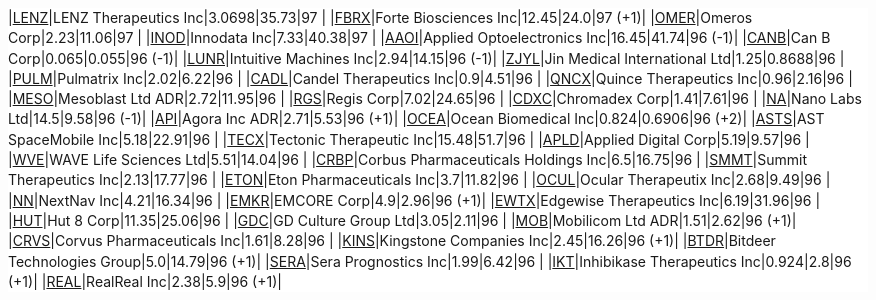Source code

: |[LENZ](https://finance.yahoo.com/quote/LENZ/)|LENZ Therapeutics Inc|3.0698|35.73|97 |
|[FBRX](https://finance.yahoo.com/quote/FBRX/)|Forte Biosciences Inc|12.45|24.0|97 (+1)|
|[OMER](https://finance.yahoo.com/quote/OMER/)|Omeros Corp|2.23|11.06|97 |
|[INOD](https://finance.yahoo.com/quote/INOD/)|Innodata Inc|7.33|40.38|97 |
|[AAOI](https://finance.yahoo.com/quote/AAOI/)|Applied Optoelectronics Inc|16.45|41.74|96 (-1)|
|[CANB](https://finance.yahoo.com/quote/CANB/)|Can B Corp|0.065|0.055|96 (-1)|
|[LUNR](https://finance.yahoo.com/quote/LUNR/)|Intuitive Machines Inc|2.94|14.15|96 (-1)|
|[ZJYL](https://finance.yahoo.com/quote/ZJYL/)|Jin Medical International Ltd|1.25|0.8688|96 |
|[PULM](https://finance.yahoo.com/quote/PULM/)|Pulmatrix Inc|2.02|6.22|96 |
|[CADL](https://finance.yahoo.com/quote/CADL/)|Candel Therapeutics Inc|0.9|4.51|96 |
|[QNCX](https://finance.yahoo.com/quote/QNCX/)|Quince Therapeutics Inc|0.96|2.16|96 |
|[MESO](https://finance.yahoo.com/quote/MESO/)|Mesoblast Ltd ADR|2.72|11.95|96 |
|[RGS](https://finance.yahoo.com/quote/RGS/)|Regis Corp|7.02|24.65|96 |
|[CDXC](https://finance.yahoo.com/quote/CDXC/)|Chromadex Corp|1.41|7.61|96 |
|[NA](https://finance.yahoo.com/quote/NA/)|Nano Labs Ltd|14.5|9.58|96 (-1)|
|[API](https://finance.yahoo.com/quote/API/)|Agora Inc ADR|2.71|5.53|96 (+1)|
|[OCEA](https://finance.yahoo.com/quote/OCEA/)|Ocean Biomedical Inc|0.824|0.6906|96 (+2)|
|[ASTS](https://finance.yahoo.com/quote/ASTS/)|AST SpaceMobile Inc|5.18|22.91|96 |
|[TECX](https://finance.yahoo.com/quote/TECX/)|Tectonic Therapeutic Inc|15.48|51.7|96 |
|[APLD](https://finance.yahoo.com/quote/APLD/)|Applied Digital Corp|5.19|9.57|96 |
|[WVE](https://finance.yahoo.com/quote/WVE/)|WAVE Life Sciences Ltd|5.51|14.04|96 |
|[CRBP](https://finance.yahoo.com/quote/CRBP/)|Corbus Pharmaceuticals Holdings Inc|6.5|16.75|96 |
|[SMMT](https://finance.yahoo.com/quote/SMMT/)|Summit Therapeutics Inc|2.13|17.77|96 |
|[ETON](https://finance.yahoo.com/quote/ETON/)|Eton Pharmaceuticals Inc|3.7|11.82|96 |
|[OCUL](https://finance.yahoo.com/quote/OCUL/)|Ocular Therapeutix Inc|2.68|9.49|96 |
|[NN](https://finance.yahoo.com/quote/NN/)|NextNav Inc|4.21|16.34|96 |
|[EMKR](https://finance.yahoo.com/quote/EMKR/)|EMCORE Corp|4.9|2.96|96 (+1)|
|[EWTX](https://finance.yahoo.com/quote/EWTX/)|Edgewise Therapeutics Inc|6.19|31.96|96 |
|[HUT](https://finance.yahoo.com/quote/HUT/)|Hut 8 Corp|11.35|25.06|96 |
|[GDC](https://finance.yahoo.com/quote/GDC/)|GD Culture Group Ltd|3.05|2.11|96 |
|[MOB](https://finance.yahoo.com/quote/MOB/)|Mobilicom Ltd ADR|1.51|2.62|96 (+1)|
|[CRVS](https://finance.yahoo.com/quote/CRVS/)|Corvus Pharmaceuticals Inc|1.61|8.28|96 |
|[KINS](https://finance.yahoo.com/quote/KINS/)|Kingstone Companies Inc|2.45|16.26|96 (+1)|
|[BTDR](https://finance.yahoo.com/quote/BTDR/)|Bitdeer Technologies Group|5.0|14.79|96 (+1)|
|[SERA](https://finance.yahoo.com/quote/SERA/)|Sera Prognostics Inc|1.99|6.42|96 |
|[IKT](https://finance.yahoo.com/quote/IKT/)|Inhibikase Therapeutics Inc|0.924|2.8|96 (+1)|
|[REAL](https://finance.yahoo.com/quote/REAL/)|RealReal Inc|2.38|5.9|96 (+1)|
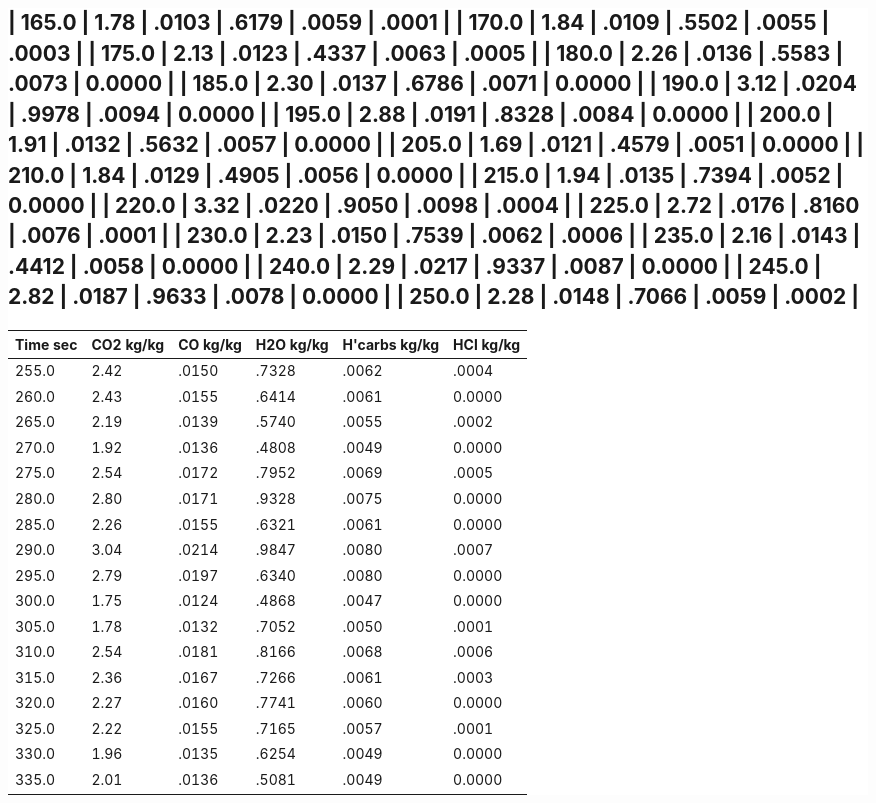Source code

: | 165.0 | 1.78 | .0103 | .6179 | .0059 | .0001 |
| 170.0 | 1.84 | .0109 | .5502 | .0055 | .0003 |
| 175.0 | 2.13 | .0123 | .4337 | .0063 | .0005 |
| 180.0 | 2.26 | .0136 | .5583 | .0073 | 0.0000 |
| 185.0 | 2.30 | .0137 | .6786 | .0071 | 0.0000 |
| 190.0 | 3.12 | .0204 | .9978 | .0094 | 0.0000 |
| 195.0 | 2.88 | .0191 | .8328 | .0084 | 0.0000 |
| 200.0 | 1.91 | .0132 | .5632 | .0057 | 0.0000 |
| 205.0 | 1.69 | .0121 | .4579 | .0051 | 0.0000 |
| 210.0 | 1.84 | .0129 | .4905 | .0056 | 0.0000 |
| 215.0 | 1.94 | .0135 | .7394 | .0052 | 0.0000 |
| 220.0 | 3.32 | .0220 | .9050 | .0098 | .0004 |
| 225.0 | 2.72 | .0176 | .8160 | .0076 | .0001 |
| 230.0 | 2.23 | .0150 | .7539 | .0062 | .0006 |
| 235.0 | 2.16 | .0143 | .4412 | .0058 | 0.0000 |
| 240.0 | 2.29 | .0217 | .9337 | .0087 | 0.0000 |
| 245.0 | 2.82 | .0187 | .9633 | .0078 | 0.0000 |
| 250.0 | 2.28 | .0148 | .7066 | .0059 | .0002 |
---
| Time sec | CO2 kg/kg | CO kg/kg | H2O kg/kg | H'carbs kg/kg | HCl kg/kg |
|----------|-----------|----------|-----------|---------------|-----------|
| 255.0 | 2.42 | .0150 | .7328 | .0062 | .0004 |
| 260.0 | 2.43 | .0155 | .6414 | .0061 | 0.0000 |
| 265.0 | 2.19 | .0139 | .5740 | .0055 | .0002 |
| 270.0 | 1.92 | .0136 | .4808 | .0049 | 0.0000 |
| 275.0 | 2.54 | .0172 | .7952 | .0069 | .0005 |
| 280.0 | 2.80 | .0171 | .9328 | .0075 | 0.0000 |
| 285.0 | 2.26 | .0155 | .6321 | .0061 | 0.0000 |
| 290.0 | 3.04 | .0214 | .9847 | .0080 | .0007 |
| 295.0 | 2.79 | .0197 | .6340 | .0080 | 0.0000 |
| 300.0 | 1.75 | .0124 | .4868 | .0047 | 0.0000 |
| 305.0 | 1.78 | .0132 | .7052 | .0050 | .0001 |
| 310.0 | 2.54 | .0181 | .8166 | .0068 | .0006 |
| 315.0 | 2.36 | .0167 | .7266 | .0061 | .0003 |
| 320.0 | 2.27 | .0160 | .7741 | .0060 | 0.0000 |
| 325.0 | 2.22 | .0155 | .7165 | .0057 | .0001 |
| 330.0 | 1.96 | .0135 | .6254 | .0049 | 0.0000 |
| 335.0 | 2.01 | .0136 | .5081 | .0049 | 0.0000 |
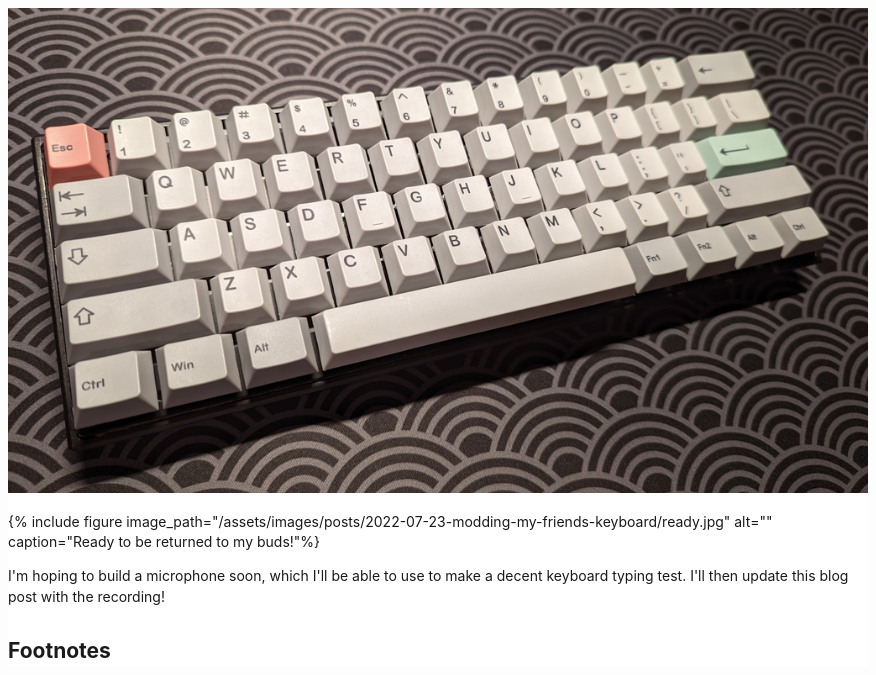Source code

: 
![](/assets/images/posts/2022-07-23-modding-my-friends-keyboard/final-1.jpg)

{% include figure image_path="/assets/images/posts/2022-07-23-modding-my-friends-keyboard/ready.jpg" alt="" caption="Ready to be returned to my buds!"%}

I'm hoping to build a microphone soon, which I'll be able to use to make a decent keyboard typing test. I'll then update this blog post with the recording!

## Footnotes

[^1]: Flip to [4:54](https://www.youtube.com/watch?v=N3iIDylTRwY&t=294s) and [20:35](https://www.youtube.com/watch?v=N3iIDylTRwY&t=1235s) of this Keybored video, to see Scott talk about the lack of daughterboard on the gasket-mounted QK65. 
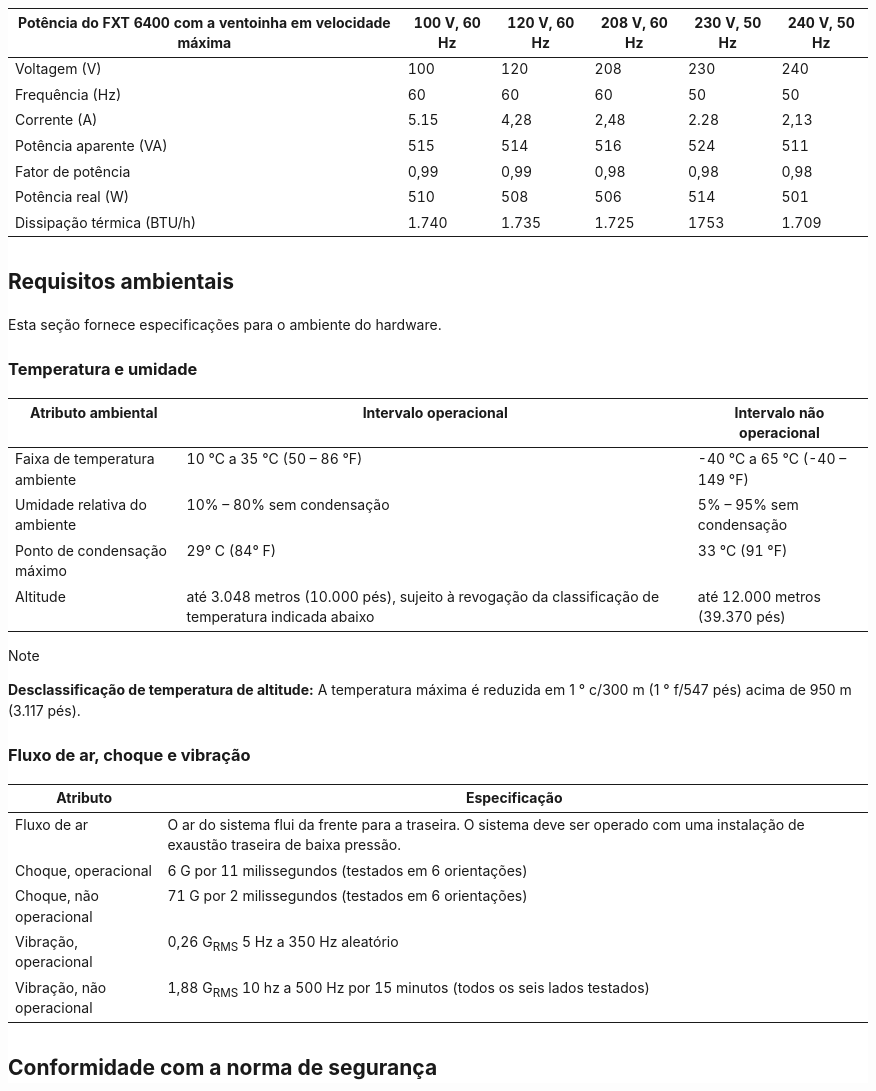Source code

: | Potência do FXT 6400 com a ventoinha em velocidade máxima | 100 V, 60 Hz | 120 V, 60 Hz | 208 V, 60 Hz | 230 V, 50 Hz | 240 V, 50 Hz |
|---------|---|---|---|---|---|
| Voltagem (V) | 100 | 120 | 208 | 230 | 240 |
| Frequência (Hz) | 60 | 60 | 60 | 50 | 50 |
| Corrente (A) | 5.15 | 4,28 | 2,48 | 2.28 | 2,13 |
| Potência aparente (VA) | 515 | 514 | 516 | 524 | 511 |
| Fator de potência | 0,99 | 0,99 | 0,98 | 0,98 | 0,98 |
| Potência real (W) | 510 | 508 | 506 | 514 | 501 |
| Dissipação térmica (BTU/h) | 1.740 | 1.735 | 1.725 | 1753 | 1.709 |

## <a name="environmental-requirements"></a>Requisitos ambientais

Esta seção fornece especificações para o ambiente do hardware.

### <a name="temperature-and-humidity"></a>Temperatura e umidade

| Atributo ambiental   | Intervalo operacional                   | Intervalo não operacional         |
|---------------------------|-----------------------------------|-----------------------------|
| Faixa de temperatura ambiente | 10 °C a 35 °C (50 – 86 °F)          | -40 °C a 65 °C (-40 – 149 °F) |
| Umidade relativa do ambiente | 10% – 80% sem condensação          | 5% – 95% sem condensação     |
| Ponto de condensação máximo         | 29° C (84° F)                       | 33 °C (91 °F)                 |
| Altitude                  | até 3.048 metros (10.000 pés), sujeito à revogação da classificação de temperatura indicada abaixo | até 12.000 metros (39.370 pés) |

> [!NOTE]
> **Desclassificação de temperatura de altitude:** A temperatura máxima é reduzida em 1 ° c/300 m (1 ° f/547 pés) acima de 950 m (3.117 pés).

### <a name="airflow-shock-and-vibration"></a>Fluxo de ar, choque e vibração

| Atributo         | Especificação |
|-------------------|---------------|
| Fluxo de ar                    | O ar do sistema flui da frente para a traseira. O sistema deve ser operado com uma instalação de exaustão traseira de baixa pressão. |
| Choque, operacional         | 6 G por 11 milissegundos (testados em 6 orientações) |
| Choque, não operacional     | 71 G por 2 milissegundos (testados em 6 orientações) |
| Vibração, operacional     | 0,26 G<sub>RMS</sub> 5 Hz a 350 Hz aleatório         |
| Vibração, não operacional | 1,88 G<sub>RMS</sub> 10 hz a 500 Hz por 15 minutos (todos os seis lados testados)  |

## <a name="safety-regulation-compliance"></a>Conformidade com a norma de segurança
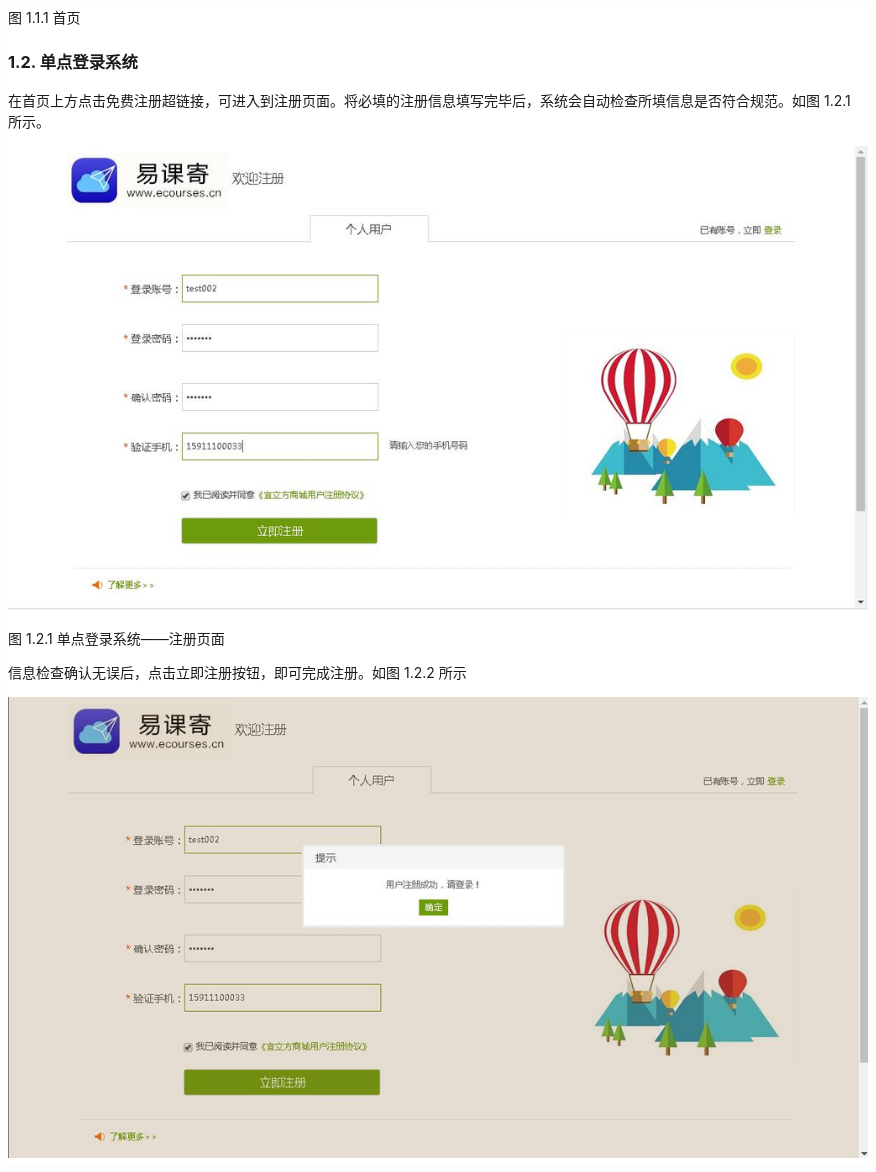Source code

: 图 1.1.1 首页

### **1.2. 单点登录系统**

在首页上方点击免费注册超链接，可进入到注册页面。将必填的注册信息填写完毕后，系统会自动检查所填信息是否符合规范。如图 1.2.1 所示。

![](/img-post/2020-06-03-ecourses-02/u003.jpg)

图 1.2.1 单点登录系统——注册页面

信息检查确认无误后，点击立即注册按钮，即可完成注册。如图 1.2.2 所示

![](/img-post/2020-06-03-ecourses-02/u004.jpg)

+ + + + + + +

- [Directive]:
Set down again, exactly, every line above from the one with "8 Corp|11.35|25.06|96 |" down to the one with "190.0 | 3.12", both ends included. No pictures, and nothing else.

- [Solved problem]:
|[HUT](https://finance.yahoo.com/quote/HUT/)|Hut 8 Corp|11.35|25.06|96 |
|[GDC](https://finance.yahoo.com/quote/GDC/)|GD Culture Group Ltd|3.05|2.11|96 |
|[MOB](https://finance.yahoo.com/quote/MOB/)|Mobilicom Ltd ADR|1.51|2.62|96 (+1)|
|[CRVS](https://finance.yahoo.com/quote/CRVS/)|Corvus Pharmaceuticals Inc|1.61|8.28|96 |
|[KINS](https://finance.yahoo.com/quote/KINS/)|Kingstone Companies Inc|2.45|16.26|96 (+1)|
|[BTDR](https://finance.yahoo.com/quote/BTDR/)|Bitdeer Technologies Group|5.0|14.79|96 (+1)|
|[SERA](https://finance.yahoo.com/quote/SERA/)|Sera Prognostics Inc|1.99|6.42|96 |
|[IKT](https://finance.yahoo.com/quote/IKT/)|Inhibikase Therapeutics Inc|0.924|2.8|96 (+1)|
|[REAL](https://finance.yahoo.com/quote/REAL/)|RealReal Inc|2.38|5.9|96 (+1)|
Source code

: | 165.0 | 1.78 | .0103 | .6179 | .0059 | .0001 |
| 170.0 | 1.84 | .0109 | .5502 | .0055 | .0003 |
| 175.0 | 2.13 | .0123 | .4337 | .0063 | .0005 |
| 180.0 | 2.26 | .0136 | .5583 | .0073 | 0.0000 |
| 185.0 | 2.30 | .0137 | .6786 | .0071 | 0.0000 |
| 190.0 | 3.12 | .0204 | .9978 | .0094 | 0.0000 |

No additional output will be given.